Thanks a lot, I think I don't understand it.
-Tobias
I think unlist() and matrix() can do the job.
An example converting the Search()-return out into data frame:
# get the first 3 hits from elasticsearch store
out <- Search(index="shakespeare", size=3)

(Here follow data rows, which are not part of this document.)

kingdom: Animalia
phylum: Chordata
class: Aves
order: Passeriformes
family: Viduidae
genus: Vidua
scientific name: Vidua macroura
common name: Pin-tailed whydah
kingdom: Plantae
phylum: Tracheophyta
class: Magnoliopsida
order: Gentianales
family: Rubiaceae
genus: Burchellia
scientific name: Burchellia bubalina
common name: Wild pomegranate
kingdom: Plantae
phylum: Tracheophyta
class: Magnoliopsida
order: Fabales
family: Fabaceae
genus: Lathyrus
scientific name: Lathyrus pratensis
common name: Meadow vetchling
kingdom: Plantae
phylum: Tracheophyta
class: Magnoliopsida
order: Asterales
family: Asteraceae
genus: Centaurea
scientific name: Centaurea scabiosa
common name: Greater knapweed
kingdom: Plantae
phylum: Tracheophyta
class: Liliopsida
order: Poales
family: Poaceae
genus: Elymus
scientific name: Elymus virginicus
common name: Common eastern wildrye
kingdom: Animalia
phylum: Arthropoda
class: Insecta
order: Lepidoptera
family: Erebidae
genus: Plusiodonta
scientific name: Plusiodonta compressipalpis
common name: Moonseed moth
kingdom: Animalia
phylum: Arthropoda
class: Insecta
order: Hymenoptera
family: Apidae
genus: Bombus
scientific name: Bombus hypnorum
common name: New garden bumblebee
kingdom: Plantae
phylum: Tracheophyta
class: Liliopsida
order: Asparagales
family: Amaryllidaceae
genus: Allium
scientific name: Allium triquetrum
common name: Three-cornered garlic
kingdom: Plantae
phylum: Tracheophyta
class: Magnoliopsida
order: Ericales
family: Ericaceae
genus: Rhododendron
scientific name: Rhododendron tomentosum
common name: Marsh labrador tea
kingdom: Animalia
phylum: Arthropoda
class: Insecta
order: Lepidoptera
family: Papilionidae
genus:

# (optional) verify that all hits expand to the same length
# (should be true for data intended to be in a table format)
stopifnot(
sapply(
out$hits$hits,
function(x) {!(length(unlist(x)) - length(unlist(out$hits$hits[[1]])))}
)
)
# count number of columns, use unlist() to convert
# nested lists to a vector, use the first hit as proxy
nColumns <- length(unlist(out$hits$hits[[1]]))
# fetch column names ... as above
nNames <- names(unlist(out$hits$hits[[1]]))
# unlist all hits and convert to matrix with ncol Columns, don't forget byrow=TRUE!
df <- data.frame(matrix(unlist(out$hits$hits), ncol=nColumns, byrow=TRUE))
# setting the column names
names(df) <- nNames
# do whatever you want with df
print(df)
Cheers!
you can use "jqr" package in R. For eg:-
datacsv<-jq(out,".hits.hits[] | #csv")
It will save your data into csv format and with the help of "jqr" you can also grep the fields that you want.